- _JOB ITEM_
When you come to a picture, pass over it, and set down the entries below exactly.

- _Difference listings_
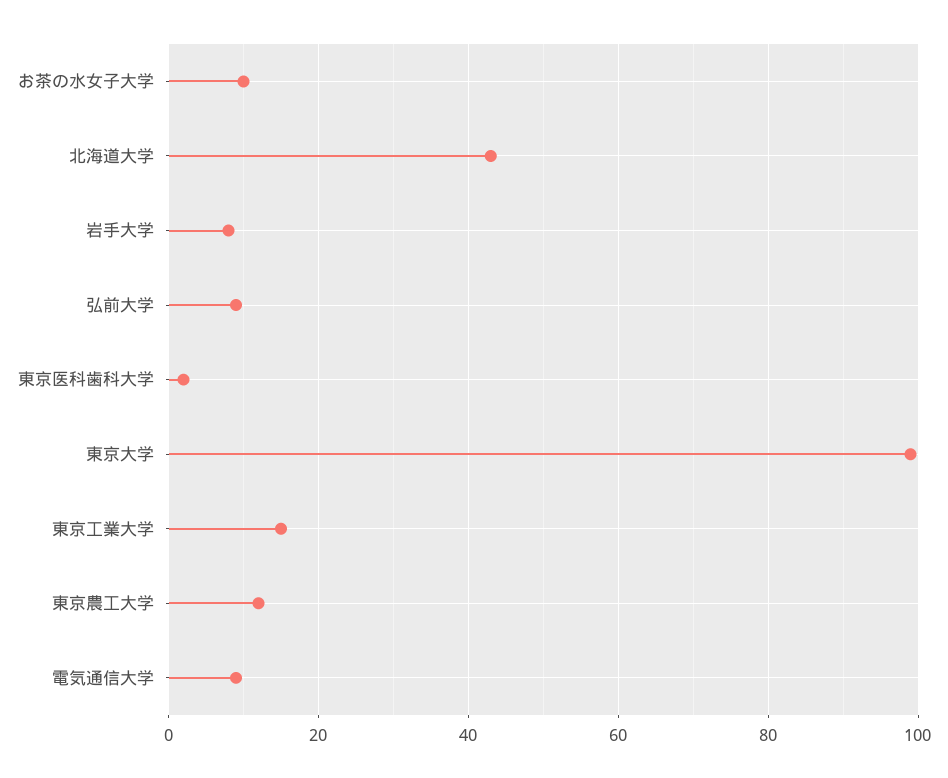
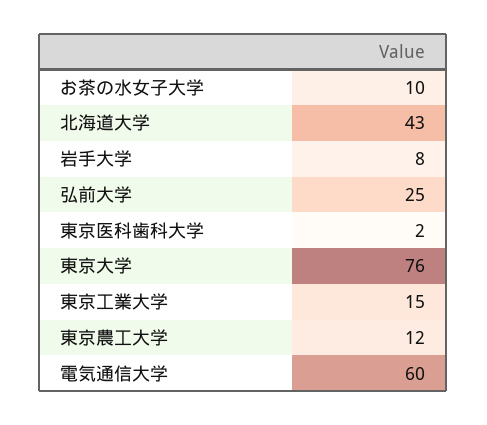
  {
    "お茶の水女子大学": 10,
    "北海道大学": 43,
    "岩手大学": 8,
-   "弘前大学": 10,
+   "弘前大学": 25,
    "東京医科歯科大学": 2,
-   "東京大学": 100,
+   "東京大学": 76,
    "東京工業大学": 15,
    "東京農工大学": 12,
-   "電気通信大学": 10
+   "電気通信大学": 60
  }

- _SOLUTION TO THE EXERCISE_
  {
    "お茶の水女子大学": 10,
    "北海道大学": 43,
    "岩手大学": 8,
-   "弘前大学": 10,
+   "弘前大学": 25,
    "東京医科歯科大学": 2,
-   "東京大学": 100,
+   "東京大学": 76,
    "東京工業大学": 15,
    "東京農工大学": 12,
-   "電気通信大学": 10
+   "電気通信大学": 60
  }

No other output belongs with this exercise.